Can you update the text of all the records so that every "Comprar" becomes "Adicionar ao carrinho", keeping everything else unchanged and leaving out the pictures?
*** Opening Data extracts ***
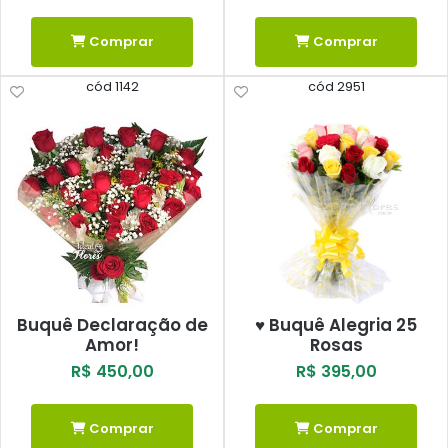
Comprar
Comprar
cód 1142
cód 2951
Buquê Declaração de
♥ Buquê Alegria 25
Amor!
Rosas
R$ 450,00
R$ 395,00
Comprar
Comprar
*** Closing Data extracts ***
**Output for this task**
Adicionar ao carrinho
Adicionar ao carrinho
cód 1142
cód 2951
Buquê Declaração de
♥ Buquê Alegria 25
Amor!
Rosas
R$ 450,00
R$ 395,00
Adicionar ao carrinho
Adicionar ao carrinho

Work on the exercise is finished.